Accepting our sexuality means in many cases accepting ourselves. You can’t love a person “no-matter-what-her-sexuality-is”. It matters a lot that you respect and accept that sexuality, no matter what your religious and cultural background is! No matter if there is love between two human beings, one hundred or just within a single individual. No matter if it is promiscuous, shy, dolt, original, awkward. No matter if it is sexuality or a-sexuality.

I think everyone would benefit from appraising the value of a life that is sexually fulfilling, independently of one’s relationships with other people. I am not just saying that masturbating is “alright”. I am indeed saying that masturbation should be cultivated! Masturbating without regrets makes you know your body and it is extremely helpful to get to enjoy sex together. I am strongly convinced that masturbating enhances also one’s creativity. For example, I will never see Nivea roll-on deodorants in the same light again…
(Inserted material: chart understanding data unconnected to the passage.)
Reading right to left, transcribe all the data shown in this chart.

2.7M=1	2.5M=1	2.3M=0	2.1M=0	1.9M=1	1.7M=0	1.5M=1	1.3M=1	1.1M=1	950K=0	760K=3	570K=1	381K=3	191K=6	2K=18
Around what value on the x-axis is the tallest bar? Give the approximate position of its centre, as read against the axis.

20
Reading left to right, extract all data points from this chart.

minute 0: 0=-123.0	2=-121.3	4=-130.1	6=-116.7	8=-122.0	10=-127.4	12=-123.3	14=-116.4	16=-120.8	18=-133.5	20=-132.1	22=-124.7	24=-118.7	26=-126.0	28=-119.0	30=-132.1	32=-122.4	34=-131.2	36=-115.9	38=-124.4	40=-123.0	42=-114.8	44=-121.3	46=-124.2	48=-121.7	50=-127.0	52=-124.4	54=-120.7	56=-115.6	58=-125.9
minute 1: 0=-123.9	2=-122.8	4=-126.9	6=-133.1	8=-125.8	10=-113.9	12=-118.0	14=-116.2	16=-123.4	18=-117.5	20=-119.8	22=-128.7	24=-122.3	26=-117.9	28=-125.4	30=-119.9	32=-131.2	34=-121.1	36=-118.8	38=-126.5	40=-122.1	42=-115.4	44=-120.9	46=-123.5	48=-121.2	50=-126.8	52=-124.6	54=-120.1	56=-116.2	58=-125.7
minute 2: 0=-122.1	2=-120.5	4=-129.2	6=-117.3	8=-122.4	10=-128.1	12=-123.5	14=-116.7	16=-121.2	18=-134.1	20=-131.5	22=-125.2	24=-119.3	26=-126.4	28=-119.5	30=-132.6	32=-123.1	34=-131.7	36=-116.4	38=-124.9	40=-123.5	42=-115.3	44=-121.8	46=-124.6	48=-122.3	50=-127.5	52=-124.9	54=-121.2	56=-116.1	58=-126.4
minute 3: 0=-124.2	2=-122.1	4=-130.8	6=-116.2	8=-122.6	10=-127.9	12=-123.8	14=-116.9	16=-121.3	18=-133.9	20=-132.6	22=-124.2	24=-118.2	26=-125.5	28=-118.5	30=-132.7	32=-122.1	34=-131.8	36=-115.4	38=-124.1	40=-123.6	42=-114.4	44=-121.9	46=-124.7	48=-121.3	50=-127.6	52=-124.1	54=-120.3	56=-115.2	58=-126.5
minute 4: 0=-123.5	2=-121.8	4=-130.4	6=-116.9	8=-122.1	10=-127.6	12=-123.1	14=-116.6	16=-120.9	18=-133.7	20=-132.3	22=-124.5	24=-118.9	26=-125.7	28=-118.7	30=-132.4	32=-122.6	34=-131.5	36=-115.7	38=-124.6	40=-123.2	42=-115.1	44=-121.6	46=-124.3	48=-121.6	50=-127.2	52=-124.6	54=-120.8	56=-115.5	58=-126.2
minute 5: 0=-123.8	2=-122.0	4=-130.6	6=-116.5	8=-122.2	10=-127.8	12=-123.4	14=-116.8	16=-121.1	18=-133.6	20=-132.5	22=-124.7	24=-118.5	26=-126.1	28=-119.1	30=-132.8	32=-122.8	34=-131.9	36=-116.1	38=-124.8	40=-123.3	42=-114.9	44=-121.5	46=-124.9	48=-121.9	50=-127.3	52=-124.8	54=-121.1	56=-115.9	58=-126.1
Sex toys are the best to explore one’s sexuality. Not only for “solo-players” but also for couples, triplets and full-blown orgies! It must be however acknowledged that, contrarily to people, sex toys don’t complain, don’t stink, don’t judge and, on top of all, never disappoint.

I am joking – well… except for the last line, perhaps. At any rate, what I find important in this whole talk, is that we should strive for the self-confidence necessary to make us respect our individual sexualities, no matter if we have sexual partners or not.

Intersubjective relationships are still of extreme importance and sex makes some of them just funnier and more savory. But, as one very inspirational person is used to remind us, “if you can’t love yourself, how in the hell you gonna love somebody else?”.